From one kind of whale spermaceti is obtained, this being lodged as an oily liquid in a cavity within the upper jaw; it congeals after removal from the slaughtered animal into a yellow mass, then the oil is expressed out, and the residual cake of spermaceti is purified in water. When mixed with white wax, and oil, it makes a bland cooling ointment, for dressing wounds and superficial sores. "Telling me the sovereign'st thing on earth was parmacity for an inward bruise" (Henry IV. Part I). Spermaceti is nearly pure cetin, and contains an alcohol, ethal. If made into an emulsion with yolk of egg, or almond oil, it serves as a popular remedy for raw, sore throats, and bronchial cough; likewise for an irritated condition of the membrane lining the bowels, or of the urinary passages. Respecting Ambergris, a restorative substance (excrementitious) got from the whale (see "Cordials"), it powerfully affects the nervous system, as containing a peculiar principle, Ambrein, with a resin, benzoic acid, and adipocere.
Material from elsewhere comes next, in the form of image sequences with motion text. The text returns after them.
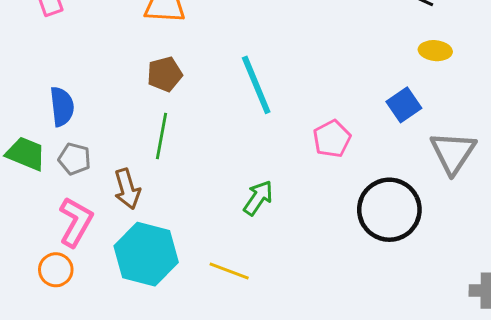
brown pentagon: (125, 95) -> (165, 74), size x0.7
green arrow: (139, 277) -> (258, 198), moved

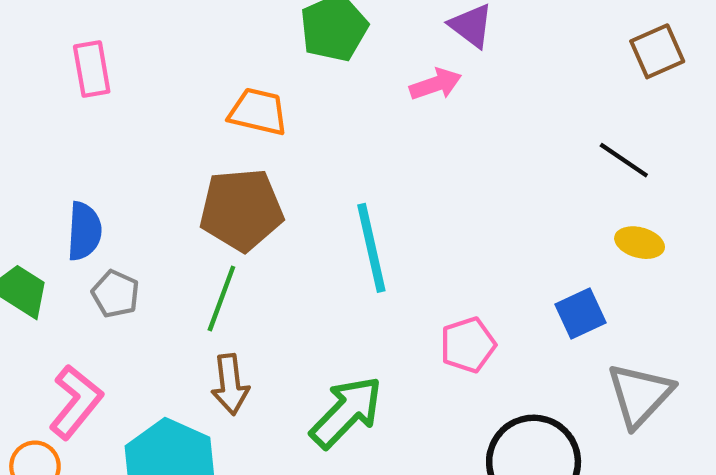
brown pentagon: (165, 74) -> (241, 210), size x1.6
gray pentagon: (74, 159) -> (115, 294), moved
brown arrow: (127, 189) -> (230, 384), moved
green arrow: (258, 198) -> (346, 412), size x1.5

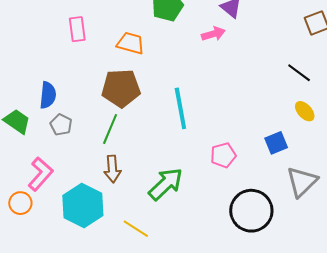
pink rectangle: (92, 69) -> (77, 29), moved
yellow ellipse: (640, 243) -> (305, 111), turned 30

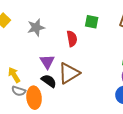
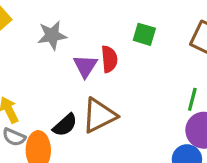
purple triangle: (47, 62) -> (85, 66), moved
black semicircle: (49, 81) -> (65, 125), turned 98

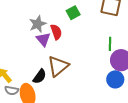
green square: (144, 34) -> (73, 13), turned -32
gray star: (52, 35) -> (38, 24), moved

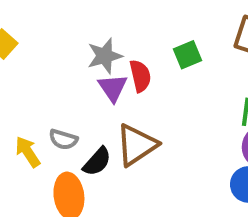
green square: (73, 13) -> (188, 55), moved
gray semicircle: (12, 90) -> (63, 139), moved

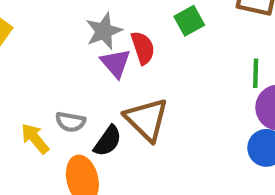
brown triangle: (137, 145) -> (147, 119), turned -36

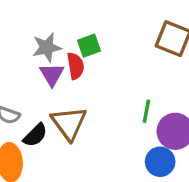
green square: (189, 21) -> (89, 46), moved
green line: (256, 73) -> (146, 111), moved

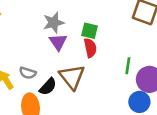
green square: (89, 46) -> (89, 31), moved, turned 35
red semicircle: (75, 66) -> (90, 48), moved

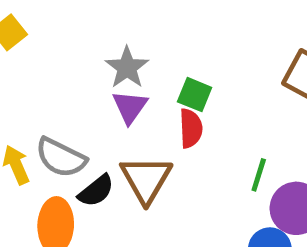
gray star: (54, 23) -> (127, 68), turned -30
gray semicircle: (28, 73) -> (61, 158), size x1.5

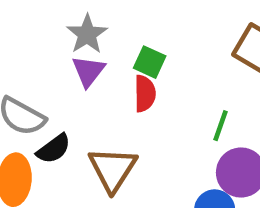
green line: (259, 175) -> (220, 126), moved
brown triangle: (146, 179) -> (113, 169), moved

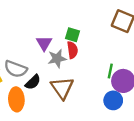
gray star: (87, 34) -> (57, 58), moved, turned 30
green line: (220, 126) -> (110, 71), moved

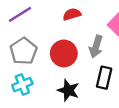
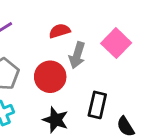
gray arrow: (96, 47) -> (77, 55), moved

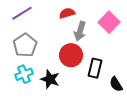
red circle: (50, 77) -> (71, 55), moved
black star: (56, 120) -> (50, 79), moved

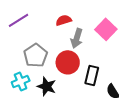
gray pentagon: (25, 45) -> (36, 55), moved

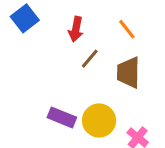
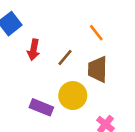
red arrow: (76, 29) -> (34, 50), moved
yellow circle: (99, 120) -> (73, 96), moved

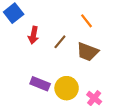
brown trapezoid: (98, 69) -> (88, 52), turned -70
yellow circle: (73, 96) -> (67, 88), moved

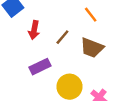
purple rectangle: (40, 84) -> (40, 67), moved, turned -48

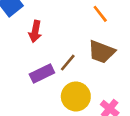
brown line: (62, 37) -> (68, 63), moved

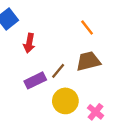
brown trapezoid: (102, 52) -> (88, 61), turned 145

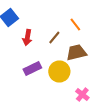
brown line: (58, 71) -> (54, 38), moved
yellow circle: (65, 101) -> (59, 72), moved

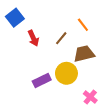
red arrow: (27, 38) -> (33, 38), turned -35
purple rectangle: (32, 68) -> (42, 80), moved

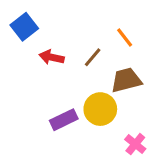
red arrow: (33, 38) -> (52, 57), turned 126

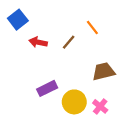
brown trapezoid: (126, 80) -> (104, 71), moved
yellow circle: (100, 109) -> (74, 102), moved

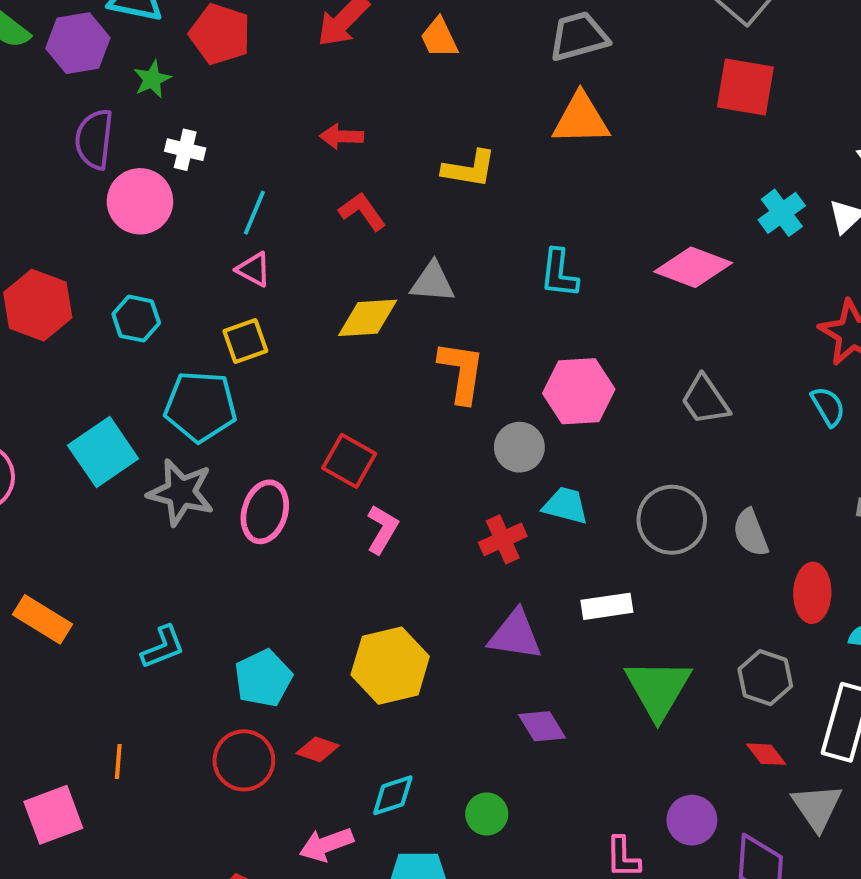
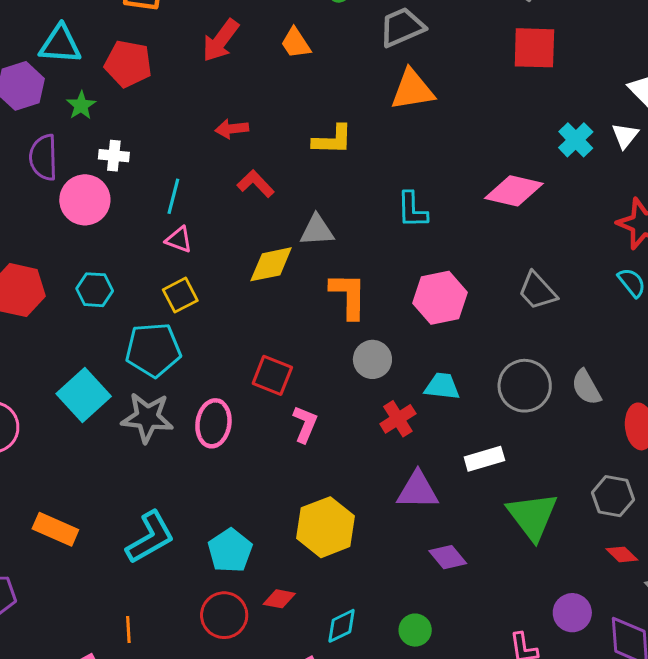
gray circle: (519, 447) -> (372, 359), moved
cyan L-shape: (163, 647) -> (150, 537), size x1.5

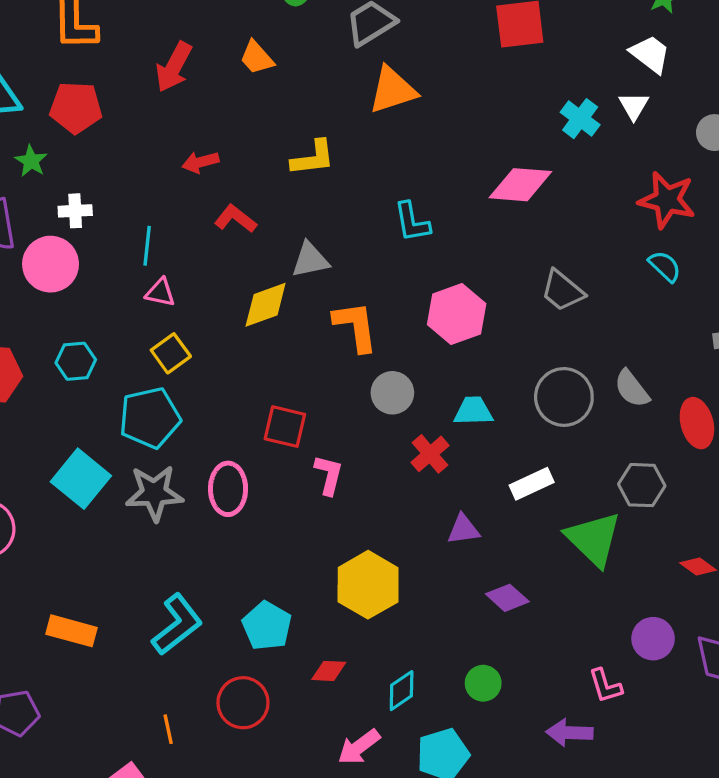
purple triangle: (418, 490) -> (463, 529), size x0.7
gray hexagon: (613, 496) -> (642, 485), moved
red circle: (224, 615) -> (243, 703), moved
From five to twenty grains of the odorous substance (which is dispensed by our druggists) are to be given for a dose. "It is," quoth old Fuller (1656), "a rare cordiall for the refreshing of the spirits, and sovereign for the strengthening the head, besides the most fragrant scent, far stronger in consort when compounded with other things, than when singly itself".
An old provincial English drink was "Amber Caudle," made of ambergris, and esteemed restorative of the sexual powers. "You may talk," said Ravenscroft (1622) "of your amber caudles, your chocolate and jelly broths, but they are nothing comparable to youth and beauty".